Incontinence-associated dermatitis (IAD) is a common type of moisture-associated skin damage related to prolonged exposure to urine and faecal incontinence (Gray et al, 2011). Historically, a variety of terms were used to describe this condition, including moisture lesions, irritant dermatitis, perineal dermatitis and nappy rash (Gray et al, 2007; Beeckman et al, 2015; Ferreira et al, 2020) but IAD is the accepted terminology now used across the literature, defined as ‘a type of irritant contact dermatitis (inflammation of skin) found in people with urinary and or faecal incontinence’ (Beeckman et al, 2015) and as such can occur in any age group.

IAD is a top-down injury presenting as redness of the skin including oedema of the surface of the skin, and may be accompanied by blisters, serous exudate, epidermal erosion, and secondary cutaneous infection (Gray et al, 2012; Beeckman et al, 2016). The affected skin area may have varying depths of damage to the epidermis, be patchy or continuous with poorly defined edges, while affected intact skin may be firmer and warmer than adjacent unaffected areas (Beeckman et al, 2015).
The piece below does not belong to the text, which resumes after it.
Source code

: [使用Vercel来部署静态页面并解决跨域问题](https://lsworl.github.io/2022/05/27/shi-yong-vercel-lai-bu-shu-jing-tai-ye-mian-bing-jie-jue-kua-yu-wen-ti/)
Histopathological analysis of IAD reveals inflammation of the upper dermis, resulting in erythema (Houwing et al, 2007; Mugita et al, 2015). Erosion is followed by dermal and epidermal proliferation as well as vascular occlusion, resulting in necrobiosis and partial tissue loss. In contrast, pressure injuries are largely caused by bottom-up damage when pressure or shear destroys deeper tissues such as muscle (Gray et al, 2012). Histopathological analysis of pressure injury indicates ischaemia as the major culprit (Houwing et al, 2007), and ultrasonic imaging reveals subdermal pockets of oedema near underlying bone (Quintavalle et al, 2006).